On l’appelle pour tourner, pas possible de continuer. Alors là, c’était vraiment génial. J’ai traduit un article français à Preity Zinta. Comme le tournage reprend, je m’adosse au siège et j’échange un regard avec Gayané. Je me pince les lèvres en souriant ! "Je l’ai fait ! c’est vraiment un moment formidable !" Je ne l’oublierai pas ! Le tournage tire à sa fin pour les figurants, il n’y a presque plus besoin de nous, on va se détendre dans un autre wagon.
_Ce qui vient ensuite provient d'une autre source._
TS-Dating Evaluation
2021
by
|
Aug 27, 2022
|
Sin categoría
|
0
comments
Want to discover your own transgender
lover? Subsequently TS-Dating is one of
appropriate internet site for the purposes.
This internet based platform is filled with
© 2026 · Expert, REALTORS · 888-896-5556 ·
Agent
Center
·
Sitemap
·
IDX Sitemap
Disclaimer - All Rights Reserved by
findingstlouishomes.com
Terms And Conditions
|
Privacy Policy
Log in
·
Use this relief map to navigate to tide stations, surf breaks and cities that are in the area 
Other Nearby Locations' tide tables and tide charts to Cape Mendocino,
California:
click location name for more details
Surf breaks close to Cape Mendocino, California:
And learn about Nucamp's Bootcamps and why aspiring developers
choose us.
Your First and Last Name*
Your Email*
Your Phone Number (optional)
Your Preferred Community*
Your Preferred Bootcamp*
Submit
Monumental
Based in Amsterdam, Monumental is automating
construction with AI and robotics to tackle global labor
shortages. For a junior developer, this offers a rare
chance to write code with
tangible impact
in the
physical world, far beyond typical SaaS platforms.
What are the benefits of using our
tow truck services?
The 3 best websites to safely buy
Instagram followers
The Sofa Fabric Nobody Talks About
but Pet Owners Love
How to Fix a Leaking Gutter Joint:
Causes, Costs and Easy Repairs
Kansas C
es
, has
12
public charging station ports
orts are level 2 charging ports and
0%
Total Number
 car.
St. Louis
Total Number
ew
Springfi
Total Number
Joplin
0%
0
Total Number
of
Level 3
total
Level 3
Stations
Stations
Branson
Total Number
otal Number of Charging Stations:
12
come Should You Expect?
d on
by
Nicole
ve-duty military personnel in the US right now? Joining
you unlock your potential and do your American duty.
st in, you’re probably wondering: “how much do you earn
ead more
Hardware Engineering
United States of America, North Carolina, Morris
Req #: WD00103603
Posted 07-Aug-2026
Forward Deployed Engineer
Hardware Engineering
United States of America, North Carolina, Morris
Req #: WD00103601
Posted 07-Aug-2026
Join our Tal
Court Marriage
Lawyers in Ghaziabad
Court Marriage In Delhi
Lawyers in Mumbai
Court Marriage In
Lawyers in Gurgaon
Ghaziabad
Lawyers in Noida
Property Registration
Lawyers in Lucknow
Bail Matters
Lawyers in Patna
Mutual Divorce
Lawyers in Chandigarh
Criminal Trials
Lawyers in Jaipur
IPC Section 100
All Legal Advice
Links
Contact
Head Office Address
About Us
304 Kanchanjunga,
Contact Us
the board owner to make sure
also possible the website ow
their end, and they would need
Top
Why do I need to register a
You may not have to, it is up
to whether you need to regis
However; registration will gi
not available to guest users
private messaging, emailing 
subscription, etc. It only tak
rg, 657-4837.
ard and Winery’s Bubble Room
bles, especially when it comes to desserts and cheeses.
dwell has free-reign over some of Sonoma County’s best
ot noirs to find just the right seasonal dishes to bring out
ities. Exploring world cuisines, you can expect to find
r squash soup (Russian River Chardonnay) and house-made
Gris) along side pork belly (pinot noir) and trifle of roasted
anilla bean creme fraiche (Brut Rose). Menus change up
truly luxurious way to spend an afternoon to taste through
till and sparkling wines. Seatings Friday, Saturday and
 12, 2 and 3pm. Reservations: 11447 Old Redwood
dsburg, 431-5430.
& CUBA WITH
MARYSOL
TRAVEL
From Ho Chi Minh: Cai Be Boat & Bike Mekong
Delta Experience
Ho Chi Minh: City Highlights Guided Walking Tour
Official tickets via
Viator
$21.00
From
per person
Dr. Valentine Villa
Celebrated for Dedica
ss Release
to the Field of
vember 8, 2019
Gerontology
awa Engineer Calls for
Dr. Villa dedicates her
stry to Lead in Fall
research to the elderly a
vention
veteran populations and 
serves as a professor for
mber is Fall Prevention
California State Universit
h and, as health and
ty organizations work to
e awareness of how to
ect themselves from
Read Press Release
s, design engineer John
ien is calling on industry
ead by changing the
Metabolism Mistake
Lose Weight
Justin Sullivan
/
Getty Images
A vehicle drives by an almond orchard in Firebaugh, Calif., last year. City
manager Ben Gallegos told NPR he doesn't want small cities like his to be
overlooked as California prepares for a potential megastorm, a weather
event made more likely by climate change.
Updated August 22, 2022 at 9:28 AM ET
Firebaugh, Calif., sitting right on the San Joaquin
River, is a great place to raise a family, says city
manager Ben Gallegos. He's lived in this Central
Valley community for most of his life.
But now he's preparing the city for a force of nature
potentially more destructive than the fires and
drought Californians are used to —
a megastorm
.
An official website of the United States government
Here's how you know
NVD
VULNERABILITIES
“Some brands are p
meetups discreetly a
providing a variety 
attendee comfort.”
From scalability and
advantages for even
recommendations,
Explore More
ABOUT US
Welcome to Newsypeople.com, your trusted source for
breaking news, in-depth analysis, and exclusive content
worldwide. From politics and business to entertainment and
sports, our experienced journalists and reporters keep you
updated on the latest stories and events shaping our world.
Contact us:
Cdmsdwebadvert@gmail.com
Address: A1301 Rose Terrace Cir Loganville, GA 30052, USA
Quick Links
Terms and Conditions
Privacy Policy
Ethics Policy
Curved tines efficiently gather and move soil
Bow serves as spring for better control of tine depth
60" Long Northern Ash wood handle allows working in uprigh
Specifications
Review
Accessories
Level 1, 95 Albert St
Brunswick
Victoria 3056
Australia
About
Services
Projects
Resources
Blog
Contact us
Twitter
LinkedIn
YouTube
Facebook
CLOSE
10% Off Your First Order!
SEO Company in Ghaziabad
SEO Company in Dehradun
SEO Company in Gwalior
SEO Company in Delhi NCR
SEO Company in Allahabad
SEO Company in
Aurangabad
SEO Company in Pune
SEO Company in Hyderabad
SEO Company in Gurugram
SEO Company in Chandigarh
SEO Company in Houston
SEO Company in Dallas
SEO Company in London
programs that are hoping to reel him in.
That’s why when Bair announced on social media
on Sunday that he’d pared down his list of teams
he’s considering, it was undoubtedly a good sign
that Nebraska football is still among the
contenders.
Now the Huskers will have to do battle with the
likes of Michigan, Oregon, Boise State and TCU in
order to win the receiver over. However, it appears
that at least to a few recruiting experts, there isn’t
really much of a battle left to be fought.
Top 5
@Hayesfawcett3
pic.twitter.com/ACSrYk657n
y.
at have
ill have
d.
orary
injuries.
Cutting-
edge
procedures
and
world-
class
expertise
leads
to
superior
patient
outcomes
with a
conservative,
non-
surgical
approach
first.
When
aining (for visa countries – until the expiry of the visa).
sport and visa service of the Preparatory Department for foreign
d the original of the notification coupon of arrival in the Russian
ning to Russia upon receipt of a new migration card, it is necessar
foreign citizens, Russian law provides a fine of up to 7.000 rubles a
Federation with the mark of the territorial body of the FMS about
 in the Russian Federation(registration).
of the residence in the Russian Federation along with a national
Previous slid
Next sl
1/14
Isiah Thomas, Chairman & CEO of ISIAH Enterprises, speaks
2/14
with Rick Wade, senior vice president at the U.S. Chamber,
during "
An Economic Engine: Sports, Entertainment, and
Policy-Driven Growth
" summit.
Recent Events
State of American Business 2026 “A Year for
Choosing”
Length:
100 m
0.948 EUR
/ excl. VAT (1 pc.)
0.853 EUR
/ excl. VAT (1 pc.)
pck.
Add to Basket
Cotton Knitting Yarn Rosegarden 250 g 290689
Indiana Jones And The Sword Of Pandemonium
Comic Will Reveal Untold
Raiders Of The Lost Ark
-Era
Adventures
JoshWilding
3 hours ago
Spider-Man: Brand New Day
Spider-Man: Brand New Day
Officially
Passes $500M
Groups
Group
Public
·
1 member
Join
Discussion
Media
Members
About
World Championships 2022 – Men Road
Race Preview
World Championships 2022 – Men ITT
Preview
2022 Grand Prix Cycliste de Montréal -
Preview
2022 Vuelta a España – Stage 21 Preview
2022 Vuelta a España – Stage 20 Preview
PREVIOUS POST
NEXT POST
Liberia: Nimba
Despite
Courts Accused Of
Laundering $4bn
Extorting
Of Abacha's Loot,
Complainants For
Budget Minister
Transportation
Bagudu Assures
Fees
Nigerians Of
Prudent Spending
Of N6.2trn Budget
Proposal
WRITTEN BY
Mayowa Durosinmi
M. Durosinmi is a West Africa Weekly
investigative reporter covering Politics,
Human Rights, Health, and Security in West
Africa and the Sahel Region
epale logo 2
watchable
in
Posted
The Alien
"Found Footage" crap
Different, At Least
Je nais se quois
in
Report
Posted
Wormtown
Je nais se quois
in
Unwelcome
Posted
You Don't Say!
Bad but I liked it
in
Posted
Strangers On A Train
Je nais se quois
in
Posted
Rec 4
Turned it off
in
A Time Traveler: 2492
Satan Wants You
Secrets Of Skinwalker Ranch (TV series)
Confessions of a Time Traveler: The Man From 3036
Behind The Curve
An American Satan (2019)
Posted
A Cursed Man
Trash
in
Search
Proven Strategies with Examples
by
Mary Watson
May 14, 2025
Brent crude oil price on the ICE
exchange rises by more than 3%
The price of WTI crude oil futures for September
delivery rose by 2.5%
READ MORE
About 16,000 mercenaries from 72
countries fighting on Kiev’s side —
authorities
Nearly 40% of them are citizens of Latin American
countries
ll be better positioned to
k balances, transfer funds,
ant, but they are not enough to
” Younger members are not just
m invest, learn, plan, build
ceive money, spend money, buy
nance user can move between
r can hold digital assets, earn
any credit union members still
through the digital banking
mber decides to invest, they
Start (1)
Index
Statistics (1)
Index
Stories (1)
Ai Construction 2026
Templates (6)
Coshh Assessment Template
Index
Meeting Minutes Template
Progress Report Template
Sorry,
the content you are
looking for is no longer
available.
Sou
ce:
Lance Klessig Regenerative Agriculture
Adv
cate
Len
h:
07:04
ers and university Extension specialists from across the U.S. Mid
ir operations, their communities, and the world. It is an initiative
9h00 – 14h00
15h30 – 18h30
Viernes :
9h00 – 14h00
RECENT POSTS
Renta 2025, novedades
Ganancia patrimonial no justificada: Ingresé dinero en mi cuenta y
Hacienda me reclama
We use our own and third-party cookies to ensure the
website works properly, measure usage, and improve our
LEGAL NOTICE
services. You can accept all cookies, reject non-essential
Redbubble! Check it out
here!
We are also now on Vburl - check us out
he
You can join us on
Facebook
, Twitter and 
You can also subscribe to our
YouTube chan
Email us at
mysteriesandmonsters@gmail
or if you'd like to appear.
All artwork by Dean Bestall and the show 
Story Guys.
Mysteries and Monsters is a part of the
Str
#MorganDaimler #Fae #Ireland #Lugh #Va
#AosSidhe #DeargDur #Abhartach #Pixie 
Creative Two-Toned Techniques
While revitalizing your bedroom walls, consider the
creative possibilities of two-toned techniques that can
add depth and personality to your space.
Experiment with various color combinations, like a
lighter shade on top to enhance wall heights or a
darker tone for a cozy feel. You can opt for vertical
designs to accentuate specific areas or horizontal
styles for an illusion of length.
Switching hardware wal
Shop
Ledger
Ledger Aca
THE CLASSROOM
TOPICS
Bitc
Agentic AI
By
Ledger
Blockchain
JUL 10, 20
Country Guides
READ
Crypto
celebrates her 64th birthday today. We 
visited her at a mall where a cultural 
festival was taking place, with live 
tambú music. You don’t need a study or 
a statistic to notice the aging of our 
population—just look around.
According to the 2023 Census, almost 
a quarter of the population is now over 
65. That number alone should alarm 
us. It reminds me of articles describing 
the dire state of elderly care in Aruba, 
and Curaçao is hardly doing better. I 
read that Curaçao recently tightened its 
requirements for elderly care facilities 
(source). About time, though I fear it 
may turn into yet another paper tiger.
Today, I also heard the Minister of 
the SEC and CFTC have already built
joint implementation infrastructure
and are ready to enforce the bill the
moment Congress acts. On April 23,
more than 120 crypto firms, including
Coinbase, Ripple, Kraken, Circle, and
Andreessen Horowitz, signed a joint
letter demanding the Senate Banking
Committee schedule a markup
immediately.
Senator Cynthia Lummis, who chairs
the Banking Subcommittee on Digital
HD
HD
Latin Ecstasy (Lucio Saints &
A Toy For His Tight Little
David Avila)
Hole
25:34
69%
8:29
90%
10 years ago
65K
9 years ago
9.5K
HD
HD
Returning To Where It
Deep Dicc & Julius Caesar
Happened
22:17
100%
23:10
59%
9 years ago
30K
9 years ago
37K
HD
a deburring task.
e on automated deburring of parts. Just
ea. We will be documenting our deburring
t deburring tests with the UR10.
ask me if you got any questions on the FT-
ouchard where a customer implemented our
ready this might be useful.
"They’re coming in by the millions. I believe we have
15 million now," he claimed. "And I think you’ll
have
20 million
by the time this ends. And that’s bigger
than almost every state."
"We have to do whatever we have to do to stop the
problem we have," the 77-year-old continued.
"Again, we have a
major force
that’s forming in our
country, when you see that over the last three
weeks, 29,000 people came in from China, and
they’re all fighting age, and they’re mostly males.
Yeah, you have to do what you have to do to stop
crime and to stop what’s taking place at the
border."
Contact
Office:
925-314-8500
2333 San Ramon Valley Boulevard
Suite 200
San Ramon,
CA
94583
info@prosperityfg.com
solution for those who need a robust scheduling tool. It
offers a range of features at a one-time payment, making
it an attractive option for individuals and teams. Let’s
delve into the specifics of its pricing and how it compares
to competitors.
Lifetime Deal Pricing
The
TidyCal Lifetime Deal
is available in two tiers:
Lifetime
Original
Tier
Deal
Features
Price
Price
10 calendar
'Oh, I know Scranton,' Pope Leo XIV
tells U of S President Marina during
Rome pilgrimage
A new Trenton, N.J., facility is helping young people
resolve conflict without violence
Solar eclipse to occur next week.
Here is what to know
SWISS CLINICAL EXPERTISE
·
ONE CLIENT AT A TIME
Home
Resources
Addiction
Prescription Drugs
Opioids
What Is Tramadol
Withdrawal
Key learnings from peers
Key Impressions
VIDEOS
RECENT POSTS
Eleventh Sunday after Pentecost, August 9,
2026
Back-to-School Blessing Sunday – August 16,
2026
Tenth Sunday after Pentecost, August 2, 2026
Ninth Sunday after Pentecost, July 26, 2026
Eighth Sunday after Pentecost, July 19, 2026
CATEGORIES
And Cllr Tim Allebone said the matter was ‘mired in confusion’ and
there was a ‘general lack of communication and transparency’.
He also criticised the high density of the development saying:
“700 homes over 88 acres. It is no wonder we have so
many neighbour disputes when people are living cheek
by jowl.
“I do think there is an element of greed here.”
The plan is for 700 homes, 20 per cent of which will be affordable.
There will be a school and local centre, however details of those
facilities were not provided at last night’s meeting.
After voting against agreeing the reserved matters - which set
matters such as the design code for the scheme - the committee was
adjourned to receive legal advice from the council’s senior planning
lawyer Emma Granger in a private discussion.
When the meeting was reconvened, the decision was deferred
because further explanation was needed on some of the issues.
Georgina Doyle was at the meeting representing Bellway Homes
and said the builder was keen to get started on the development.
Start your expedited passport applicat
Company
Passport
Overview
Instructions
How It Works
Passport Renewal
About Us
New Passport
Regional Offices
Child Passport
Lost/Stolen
Sur le quai de la gare, Isabelle nous rejoint. On parvient à demander Preity pour une photo, excepté que la personne chargée de nous photographier nous a filmées. Trop sombre pour être utilisée. Dommage ! On suit rapidement Preity jusqu’à sa voiture. Catherine (revenue d’Inde entre-temps) traverse la gare en courant pour nous retrouver et elle a juste le temps de la voir monter dans la voiture. Nous n’essayons pas de la retenir car la journée a été hyper-intense, elle est trop fatiguée. Nous agitons nos mains en "au revoir" et envoyons des baisers, elle répond de même. Elle baisse sa vitre, et me dit : "You’re wonderful !" Je réponds : "You’re great !" Elle a compris qu’on s’est dépêché de la suivre à quatre, alors qu’on était trois sur le quai. Elle s’éloigne dans sa berline noire ! La journée est terminée, que d’émotions et de sentiments nouveaux ! Une semaine riche en surprises et rencontres inattendues. Tout le monde est ravi !

Brigitte


Je ne peux pas donner de détails précis sur les lieux, etc. car la production préfère rester discrète. Il était interdit de photographier sur le tournage.